(Scene change data)
□ □ □ □ □ □ □
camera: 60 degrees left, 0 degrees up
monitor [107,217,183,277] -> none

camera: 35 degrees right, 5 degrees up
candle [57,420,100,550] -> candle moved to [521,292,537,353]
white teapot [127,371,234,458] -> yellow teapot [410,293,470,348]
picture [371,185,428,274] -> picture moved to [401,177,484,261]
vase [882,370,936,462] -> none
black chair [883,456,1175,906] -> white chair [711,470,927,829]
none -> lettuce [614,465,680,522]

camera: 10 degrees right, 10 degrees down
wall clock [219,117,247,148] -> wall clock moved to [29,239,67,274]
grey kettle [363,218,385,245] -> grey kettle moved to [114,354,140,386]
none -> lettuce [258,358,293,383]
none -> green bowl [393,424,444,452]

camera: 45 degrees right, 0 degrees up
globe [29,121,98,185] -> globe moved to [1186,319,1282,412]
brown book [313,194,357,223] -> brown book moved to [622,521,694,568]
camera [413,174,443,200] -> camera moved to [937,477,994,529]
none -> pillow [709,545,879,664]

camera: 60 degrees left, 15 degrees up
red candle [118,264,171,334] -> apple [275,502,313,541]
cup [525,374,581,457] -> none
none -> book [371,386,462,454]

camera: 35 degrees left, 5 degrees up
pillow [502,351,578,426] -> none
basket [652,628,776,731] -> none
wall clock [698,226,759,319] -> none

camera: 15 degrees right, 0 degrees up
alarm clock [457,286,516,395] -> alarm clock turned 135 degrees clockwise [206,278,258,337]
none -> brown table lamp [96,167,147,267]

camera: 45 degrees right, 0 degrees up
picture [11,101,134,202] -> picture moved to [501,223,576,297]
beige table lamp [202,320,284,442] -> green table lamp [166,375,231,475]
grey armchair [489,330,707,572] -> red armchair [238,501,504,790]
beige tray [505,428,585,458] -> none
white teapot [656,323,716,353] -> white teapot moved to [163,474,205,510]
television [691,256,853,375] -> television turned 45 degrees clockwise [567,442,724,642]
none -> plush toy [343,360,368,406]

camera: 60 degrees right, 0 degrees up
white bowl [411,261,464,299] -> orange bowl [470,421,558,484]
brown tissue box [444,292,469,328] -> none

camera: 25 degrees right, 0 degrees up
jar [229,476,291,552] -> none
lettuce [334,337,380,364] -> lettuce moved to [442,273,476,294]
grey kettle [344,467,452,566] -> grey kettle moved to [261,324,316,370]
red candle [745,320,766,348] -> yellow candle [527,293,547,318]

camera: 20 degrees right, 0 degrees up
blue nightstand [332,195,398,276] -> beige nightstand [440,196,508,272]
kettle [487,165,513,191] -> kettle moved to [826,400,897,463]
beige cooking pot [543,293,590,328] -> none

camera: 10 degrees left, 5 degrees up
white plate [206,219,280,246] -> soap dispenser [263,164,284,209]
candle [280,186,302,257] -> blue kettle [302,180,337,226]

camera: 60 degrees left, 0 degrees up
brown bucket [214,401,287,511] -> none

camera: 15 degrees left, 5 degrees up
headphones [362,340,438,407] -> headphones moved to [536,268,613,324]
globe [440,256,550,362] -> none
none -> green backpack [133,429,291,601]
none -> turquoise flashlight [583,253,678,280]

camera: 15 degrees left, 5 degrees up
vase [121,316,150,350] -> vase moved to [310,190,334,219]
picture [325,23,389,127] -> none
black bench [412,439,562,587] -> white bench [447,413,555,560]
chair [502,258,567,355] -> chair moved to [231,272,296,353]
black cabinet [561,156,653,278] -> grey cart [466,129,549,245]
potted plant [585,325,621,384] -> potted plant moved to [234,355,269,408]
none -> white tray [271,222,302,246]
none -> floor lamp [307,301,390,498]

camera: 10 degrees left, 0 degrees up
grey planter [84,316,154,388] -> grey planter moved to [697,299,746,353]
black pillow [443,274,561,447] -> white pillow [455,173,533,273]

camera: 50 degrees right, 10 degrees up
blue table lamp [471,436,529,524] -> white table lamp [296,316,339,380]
□ □ □ □ □ □ □
YOUR GOAL
I'd like an exact copy of the lines above, from the very first one through the line that contains "basket [652,628,776,731] -> none", with nothing else added.

RESPONSE
camera: 60 degrees left, 0 degrees up
monitor [107,217,183,277] -> none

camera: 35 degrees right, 5 degrees up
candle [57,420,100,550] -> candle moved to [521,292,537,353]
white teapot [127,371,234,458] -> yellow teapot [410,293,470,348]
picture [371,185,428,274] -> picture moved to [401,177,484,261]
vase [882,370,936,462] -> none
black chair [883,456,1175,906] -> white chair [711,470,927,829]
none -> lettuce [614,465,680,522]

camera: 10 degrees right, 10 degrees down
wall clock [219,117,247,148] -> wall clock moved to [29,239,67,274]
grey kettle [363,218,385,245] -> grey kettle moved to [114,354,140,386]
none -> lettuce [258,358,293,383]
none -> green bowl [393,424,444,452]

camera: 45 degrees right, 0 degrees up
globe [29,121,98,185] -> globe moved to [1186,319,1282,412]
brown book [313,194,357,223] -> brown book moved to [622,521,694,568]
camera [413,174,443,200] -> camera moved to [937,477,994,529]
none -> pillow [709,545,879,664]

camera: 60 degrees left, 15 degrees up
red candle [118,264,171,334] -> apple [275,502,313,541]
cup [525,374,581,457] -> none
none -> book [371,386,462,454]

camera: 35 degrees left, 5 degrees up
pillow [502,351,578,426] -> none
basket [652,628,776,731] -> none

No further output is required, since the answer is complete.